After dodging questions for months about “packing” the Supreme Court — in other words, adding new seats to the bench in an effort to shift its ideological balance — then-candidate Joe Biden revealed in October that, if elected, he would establish a “bipartisan commission” to look into potential reforms to the federal court system, as Fox News reported.
Now, Biden seems to have just made good on that promise. According to Fox, the White House said Wednesday that it’d be moving forward with plans to establish a commission to “study” various reform options, which may include court-packing.
“The President remains committed to an expert study of the role and debate over reform of the court and will have more to say in the coming week,” the Biden administration said in a statement.
Biden’s “bipartisan” commission
Politico was the first to report that President Biden had already taken steps to create the purportedly bipartisan commission of experts, and had even nominated its first few members.
Politico cited “multiple people familiar with the discussions.”
The commission will reportedly include anywhere from nine to 15 members once fully established and will be housed within the White House Counsel’s office. It will be co-chaired by Biden campaign attorney Bob Bauer, as well as Yale Law School professor Cristina Rodriguez, a former deputy assistant attorney general in the Obama administration, according to Politico.
Also said to have already been nominated to the “bipartisan” commission was Caroline Fredrickson, former president of the progressive American Constitution Society, and Jack Goldsmith, a Harvard Law School professor who was formerly an assistant attorney general in the Bush administration.
Of course, it remains unclear what sort of reforms the group will suggest to the president, and if court-packing will indeed be one of them.

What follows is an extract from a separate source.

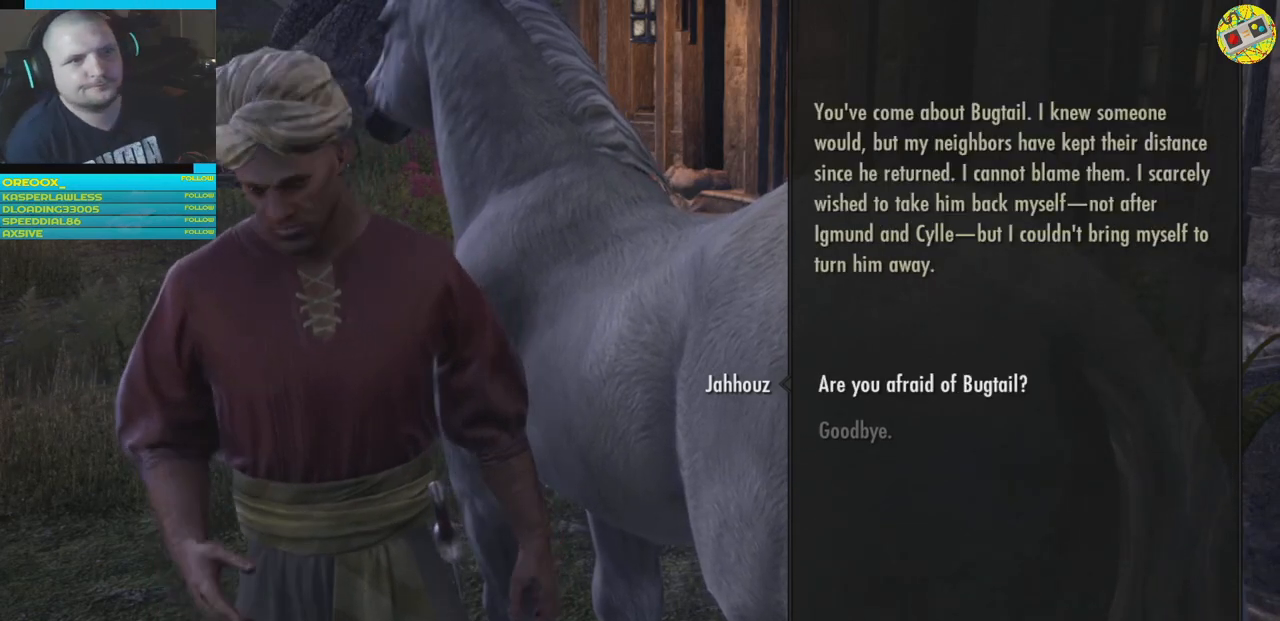
{"buttons": ["A"], "left_stick": "center", "right_stick": "center", "events": [[450, "A", "down"]]}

For what it’s worth, Biden had in the past seemed resistant to the notion of packing the court; he claimed on the campaign trail that was “not a fan” of the idea, according to Fox, and in 1983, the then-senator called it a “bonehead” idea unworthy of consideration.
As for his current commission, Biden first vowed to create such a group in an interview with CBS News in October.
“If elected, what I will do is I’ll put together a national commission, a bipartisan commission of scholars, constitutional scholars, Democrats, Republicans, liberals, conservatives,” the now-president said, according to Fox. “I will ask them to, over 180 days, come back to me with recommendations as to how to reform the court system because it’s getting out of whack.
“It’s not about court-packing,” he added. “There’s a number of other things that our constitutional scholars have debated, and I’ve looked to see what recommendations that commission might make… There’s a number of alternatives that go well beyond packing.”